CHINA-ECONOMY: COMPARISON WITH U.S. WEALTH

 Derek Scissors wrote on November 29, 2016, that new estimates by Credit Suisse of private wealth through the middle of 2016, show American private wealth at $84.8 trillion and Chinese private wealth at $23.4 trillion and the gap is widening. There is also a huge margin of error of approx. over $1 trillion in estimating China's private wealth. Credit Suisse shows US private wealth adding $1.7 trillion over the previous year, expanding its enormous lead over China. America’s share held at nearly one-third of the global total. At the end of 2000, the PRC’s private wealth was only $4.6 trillion and its share was 4 percent. The US numbers were $42.3 trillion and 36.2 percent. The PRC has narrowed the gap significantly since then. The Chinese Communist Party suppresses reports of the PRC’s debt problems. The United States does an uneven job of evaluating public-sector assets. Using Federal Reserve data, U.S. net national wealth was $81.1 trillion in the middle of 2016. The Fed’s figure, however, is based on higher U.S. private wealth than Credit Suisse finds and the Fed may overstate the value of nonfinancial assets versus financial debts. Trying to correct for these issues generates a U.S. net wealth figure of $74.3 trillion to compare to China.He said while calculating China's debt independent estimates typically measure national debt rather than public. Formal central and local government debt of over $4 trillion is minor and receives far too much attention. There’s more than twice as much debt held by state-owned enterprises, and perhaps much more in addition that is going unreported. China’s net wealth figure is therefore harder to figure than that of the United States. The number is above $27 trillion, with $27.4 trillion the best guess. In the middle of 2016, the wealth gap between the United States and China was close to $47 trillion.

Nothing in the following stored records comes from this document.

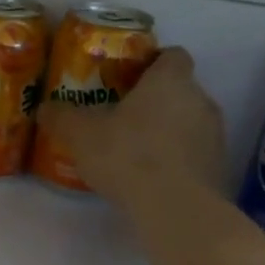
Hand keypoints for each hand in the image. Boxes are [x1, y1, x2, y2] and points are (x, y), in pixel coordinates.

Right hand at [35, 47, 226, 205]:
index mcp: (170, 81)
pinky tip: (153, 179)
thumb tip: (45, 108)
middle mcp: (200, 100)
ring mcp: (215, 135)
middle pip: (180, 90)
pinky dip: (178, 161)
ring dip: (168, 132)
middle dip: (155, 101)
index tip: (129, 78)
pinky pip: (195, 155)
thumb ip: (62, 117)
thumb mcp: (81, 135)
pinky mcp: (219, 168)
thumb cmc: (128, 156)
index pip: (173, 55)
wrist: (176, 209)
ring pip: (189, 123)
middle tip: (123, 118)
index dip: (152, 63)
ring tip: (136, 153)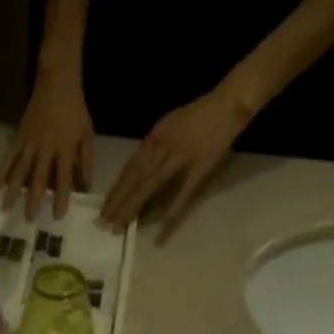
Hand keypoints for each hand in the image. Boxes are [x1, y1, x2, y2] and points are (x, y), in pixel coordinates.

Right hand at [0, 66, 95, 221]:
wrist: (56, 81)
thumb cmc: (75, 110)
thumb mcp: (87, 135)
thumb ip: (86, 162)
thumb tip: (85, 187)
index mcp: (64, 149)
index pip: (63, 179)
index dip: (60, 198)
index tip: (57, 216)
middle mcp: (45, 149)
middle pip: (38, 179)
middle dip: (33, 201)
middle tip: (29, 221)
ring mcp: (30, 142)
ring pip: (19, 170)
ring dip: (13, 191)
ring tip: (6, 208)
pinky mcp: (20, 136)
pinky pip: (10, 156)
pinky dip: (3, 171)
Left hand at [100, 88, 249, 242]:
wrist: (229, 101)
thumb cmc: (200, 115)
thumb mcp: (170, 124)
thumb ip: (154, 146)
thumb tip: (137, 170)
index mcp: (156, 135)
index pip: (131, 166)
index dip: (117, 187)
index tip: (105, 206)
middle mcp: (164, 145)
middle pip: (135, 177)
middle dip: (118, 200)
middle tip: (104, 222)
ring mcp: (182, 156)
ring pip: (151, 185)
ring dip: (134, 206)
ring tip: (120, 225)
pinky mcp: (200, 167)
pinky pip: (183, 194)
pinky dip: (171, 214)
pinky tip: (160, 232)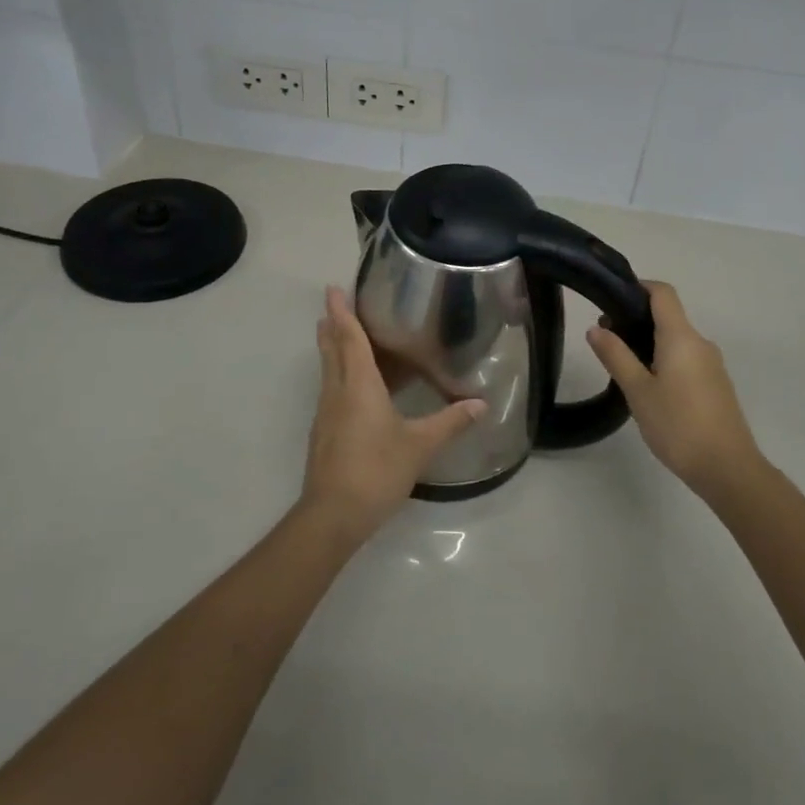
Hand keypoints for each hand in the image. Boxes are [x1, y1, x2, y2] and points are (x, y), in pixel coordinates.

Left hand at [301, 286, 484, 541]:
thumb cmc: (376, 469)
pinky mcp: (324, 432)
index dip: (342, 312)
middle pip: (332, 350)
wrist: (333, 515)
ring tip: (341, 335)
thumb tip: (480, 403)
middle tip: (335, 305)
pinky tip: (353, 387)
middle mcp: (337, 392)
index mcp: (358, 385)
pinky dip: (340, 375)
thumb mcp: (420, 445)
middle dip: (332, 326)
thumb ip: (450, 422)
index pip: (350, 339)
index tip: (332, 289)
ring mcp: (326, 413)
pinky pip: (332, 390)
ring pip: (329, 370)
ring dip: (333, 349)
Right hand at [588, 281, 762, 499]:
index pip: (662, 293)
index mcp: (681, 337)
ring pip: (677, 340)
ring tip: (623, 368)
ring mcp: (712, 364)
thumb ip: (616, 356)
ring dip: (650, 343)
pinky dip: (665, 361)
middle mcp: (700, 342)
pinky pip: (687, 359)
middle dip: (636, 320)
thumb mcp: (638, 391)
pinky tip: (650, 389)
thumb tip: (595, 328)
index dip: (638, 286)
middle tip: (607, 340)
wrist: (728, 469)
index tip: (611, 298)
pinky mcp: (716, 385)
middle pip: (668, 316)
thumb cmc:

Derek Scissors argues that GDP per capita has no meaning -- it cannot be spent or saved. The Chinese government itself puts 2015 disposable income at an average of $3,400. The equivalent U.S. figure was $42,600. He concludes that a China that re-embraces market-driven reform can return to the 2000’s and again creep up on the United States in economic size (faster, if the United States does not address its own problems). But for now, and for many years to come, the idea that China can be the leading global economy is off by tens of trillions of dollars.